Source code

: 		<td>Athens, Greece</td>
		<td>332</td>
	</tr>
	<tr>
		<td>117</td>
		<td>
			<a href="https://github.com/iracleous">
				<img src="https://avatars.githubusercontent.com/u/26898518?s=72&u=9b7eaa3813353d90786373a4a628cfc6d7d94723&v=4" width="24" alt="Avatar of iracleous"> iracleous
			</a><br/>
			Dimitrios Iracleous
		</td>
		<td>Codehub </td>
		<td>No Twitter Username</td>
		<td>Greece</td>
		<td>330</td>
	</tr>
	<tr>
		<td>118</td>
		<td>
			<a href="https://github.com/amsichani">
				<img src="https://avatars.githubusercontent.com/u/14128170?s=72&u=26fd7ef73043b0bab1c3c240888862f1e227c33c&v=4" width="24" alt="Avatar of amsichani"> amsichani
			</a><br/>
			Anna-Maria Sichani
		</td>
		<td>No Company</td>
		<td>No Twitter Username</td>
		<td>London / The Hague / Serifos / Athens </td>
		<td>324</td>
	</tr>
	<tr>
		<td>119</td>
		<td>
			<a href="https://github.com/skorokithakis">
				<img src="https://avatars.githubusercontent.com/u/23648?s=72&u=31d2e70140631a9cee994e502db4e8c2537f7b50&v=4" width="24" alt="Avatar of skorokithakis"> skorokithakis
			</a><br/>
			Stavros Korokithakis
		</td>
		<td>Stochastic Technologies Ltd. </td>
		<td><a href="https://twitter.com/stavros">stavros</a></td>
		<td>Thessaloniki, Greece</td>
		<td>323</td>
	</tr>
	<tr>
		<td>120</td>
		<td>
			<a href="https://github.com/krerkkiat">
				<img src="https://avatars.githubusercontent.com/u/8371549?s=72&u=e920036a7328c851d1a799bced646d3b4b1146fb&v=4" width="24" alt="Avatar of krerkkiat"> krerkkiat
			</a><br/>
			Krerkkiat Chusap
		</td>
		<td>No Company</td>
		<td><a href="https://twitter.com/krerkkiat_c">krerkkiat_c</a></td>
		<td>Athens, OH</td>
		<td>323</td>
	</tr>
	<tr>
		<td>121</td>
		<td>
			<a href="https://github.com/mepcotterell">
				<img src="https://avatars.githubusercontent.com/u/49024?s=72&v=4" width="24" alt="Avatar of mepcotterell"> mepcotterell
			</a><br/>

▬▬▬

## Assignment
Restate the material above exactly, leaving nothing out.

## The completed task
Source code

: 		<td>Athens, Greece</td>
		<td>332</td>
	</tr>
	<tr>
		<td>117</td>
		<td>
			<a href="https://github.com/iracleous">
				<img src="https://avatars.githubusercontent.com/u/26898518?s=72&u=9b7eaa3813353d90786373a4a628cfc6d7d94723&v=4" width="24" alt="Avatar of iracleous"> iracleous
			</a><br/>
			Dimitrios Iracleous
		</td>
		<td>Codehub </td>
		<td>No Twitter Username</td>
		<td>Greece</td>
		<td>330</td>
	</tr>
	<tr>
		<td>118</td>
		<td>
			<a href="https://github.com/amsichani">
				<img src="https://avatars.githubusercontent.com/u/14128170?s=72&u=26fd7ef73043b0bab1c3c240888862f1e227c33c&v=4" width="24" alt="Avatar of amsichani"> amsichani
			</a><br/>
			Anna-Maria Sichani
		</td>
		<td>No Company</td>
		<td>No Twitter Username</td>
		<td>London / The Hague / Serifos / Athens </td>
		<td>324</td>
	</tr>
	<tr>
		<td>119</td>
		<td>
			<a href="https://github.com/skorokithakis">
				<img src="https://avatars.githubusercontent.com/u/23648?s=72&u=31d2e70140631a9cee994e502db4e8c2537f7b50&v=4" width="24" alt="Avatar of skorokithakis"> skorokithakis
			</a><br/>
			Stavros Korokithakis
		</td>
		<td>Stochastic Technologies Ltd. </td>
		<td><a href="https://twitter.com/stavros">stavros</a></td>
		<td>Thessaloniki, Greece</td>
		<td>323</td>
	</tr>
	<tr>
		<td>120</td>
		<td>
			<a href="https://github.com/krerkkiat">
				<img src="https://avatars.githubusercontent.com/u/8371549?s=72&u=e920036a7328c851d1a799bced646d3b4b1146fb&v=4" width="24" alt="Avatar of krerkkiat"> krerkkiat
			</a><br/>
			Krerkkiat Chusap
		</td>
		<td>No Company</td>
		<td><a href="https://twitter.com/krerkkiat_c">krerkkiat_c</a></td>
		<td>Athens, OH</td>
		<td>323</td>
	</tr>
	<tr>
		<td>121</td>
		<td>
			<a href="https://github.com/mepcotterell">
				<img src="https://avatars.githubusercontent.com/u/49024?s=72&v=4" width="24" alt="Avatar of mepcotterell"> mepcotterell
			</a><br/>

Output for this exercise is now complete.